__Written task__: Return every line of text in the data below as a JSON list of strings, one string per line, with blank lines skipped and the pictures left out.

__Entries supplied__:
= Beginning of Section =
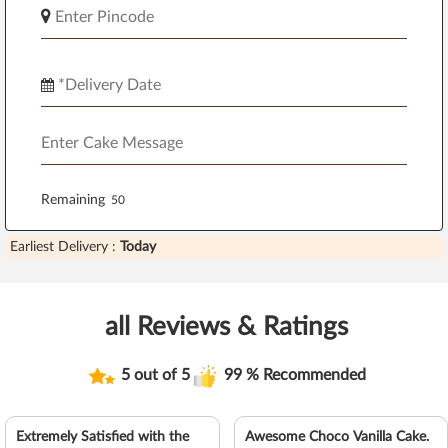
Remaining
Earliest Delivery :
Today
all Reviews & Ratings
5 out of 5
99 % Recommended
Extremely Satisfied with the
Awesome Choco Vanilla Cake.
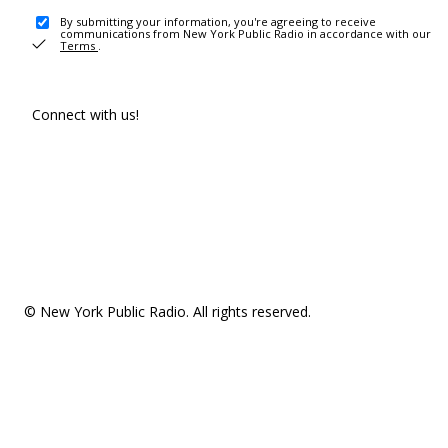
By submitting your information, you're agreeing to receive
communications from New York Public Radio in accordance with our
Terms
.
Connect with us!
© New York Public Radio. All rights reserved.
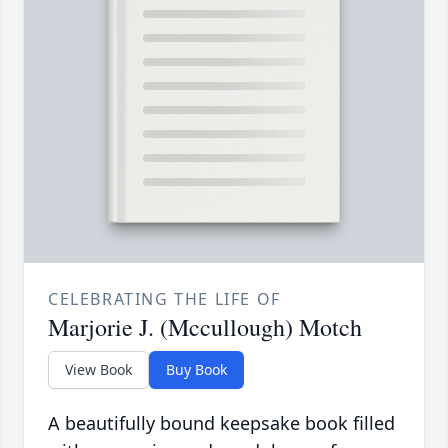
CELEBRATING THE LIFE OF
Marjorie J. (Mccullough) Motch
View Book
Buy Book
A beautifully bound keepsake book filled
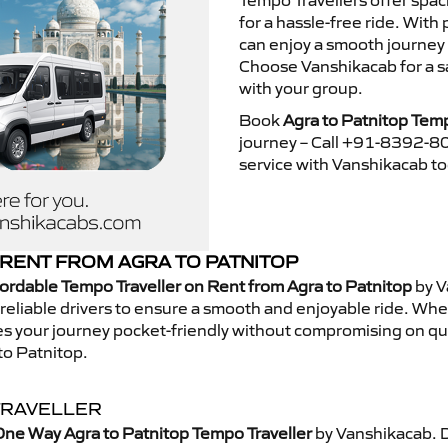
Tempo Travellers offer spa
for a hassle-free ride. With
can enjoy a smooth journey 
Choose Vanshikacab for a s
with your group.
Book
Agra to Patnitop Temp
journey – Call +91-8392-80
service with Vanshikacab t
RENT FROM AGRA TO PATNITOP
ordable Tempo Traveller on Rent from Agra to Patnitop
by V
eliable drivers to ensure a smooth and enjoyable ride. Whethe
kes your journey pocket-friendly without compromising on qua
to Patnitop.
TRAVELLER
ne Way Agra to Patnitop Tempo Traveller
by Vanshikacab. 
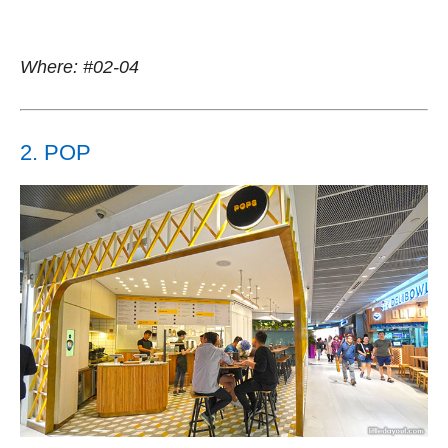
Where: #02-04
2. POP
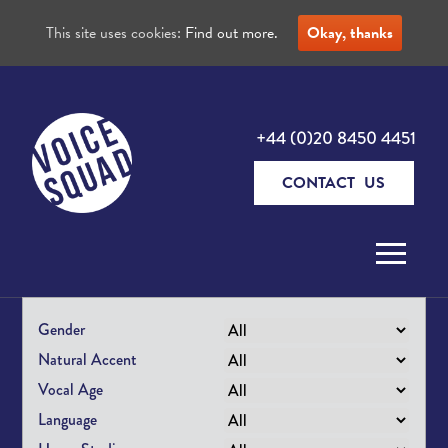
This site uses cookies:
Find out more.
Okay, thanks
+44 (0)20 8450 4451
CONTACT US
Skip to content
Gender
Natural Accent
Vocal Age
Language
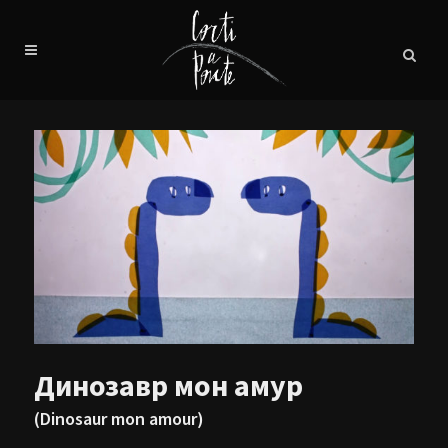
Динозавр мон амур
(Dinosaur mon amour)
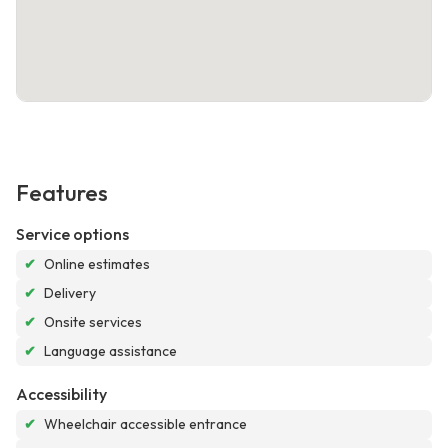
Features
Service options
✔
Online estimates
✔
Delivery
✔
Onsite services
✔
Language assistance
Accessibility
✔
Wheelchair accessible entrance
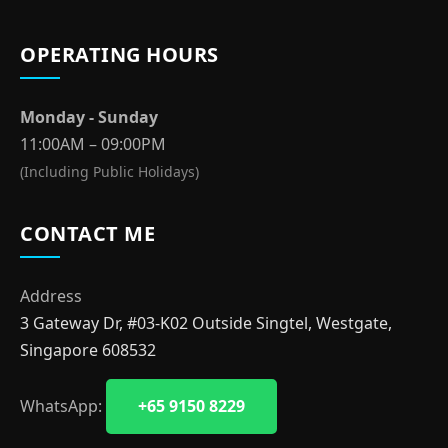
OPERATING HOURS
Monday - Sunday
11:00AM – 09:00PM
(Including Public Holidays)
CONTACT ME
Address
3 Gateway Dr, #03-K02 Outside Singtel, Westgate,
Singapore 608532
WhatsApp:
+65 9150 8229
= End of Section =
__Solution below__:
[
  "Remaining",
  "Earliest Delivery :",
  "Today",
  "all Reviews & Ratings",
  "5 out of 5",
  "99 % Recommended",
  "Extremely Satisfied with the",
  "Awesome Choco Vanilla Cake.",
  "By submitting your information, you're agreeing to receive",
  "communications from New York Public Radio in accordance with our",
  "Terms",
  ".",
  "Connect with us!",
  "© New York Public Radio. All rights reserved.",
  "CELEBRATING THE LIFE OF",
  "Marjorie J. (Mccullough) Motch",
  "View Book",
  "Buy Book",
  "A beautifully bound keepsake book filled",
  "Tempo Travellers offer spa",
  "for a hassle-free ride. With",
  "can enjoy a smooth journey ",
  "Choose Vanshikacab for a s",
  "with your group.",
  "Book",
  "Agra to Patnitop Temp",
  "journey – Call +91-8392-80",
  "service with Vanshikacab t",
  "RENT FROM AGRA TO PATNITOP",
  "ordable Tempo Traveller on Rent from Agra to Patnitop",
  "by V",
  "eliable drivers to ensure a smooth and enjoyable ride. Whethe",
  "kes your journey pocket-friendly without compromising on qua",
  "to Patnitop.",
  "TRAVELLER",
  "ne Way Agra to Patnitop Tempo Traveller",
  "by Vanshikacab. ",
  "Where: #02-04",
  "2. POP",
  "This site uses cookies:",
  "Find out more.",
  "Okay, thanks",
  "+44 (0)20 8450 4451",
  "CONTACT US",
  "Skip to content",
  "Gender",
  "Natural Accent",
  "Vocal Age",
  "Language",
  "Динозавр мон амур",
  "(Dinosaur mon amour)",
  "Features",
  "Service options",
  "✔",
  "Online estimates",
  "✔",
  "Delivery",
  "✔",
  "Onsite services",
  "✔",
  "Language assistance",
  "Accessibility",
  "✔",
  "Wheelchair accessible entrance",
  "OPERATING HOURS",
  "Monday - Sunday",
  "11:00AM – 09:00PM",
  "(Including Public Holidays)",
  "CONTACT ME",
  "Address",
  "3 Gateway Dr, #03-K02 Outside Singtel, Westgate,",
  "Singapore 608532",
  "WhatsApp:",
  "+65 9150 8229"
]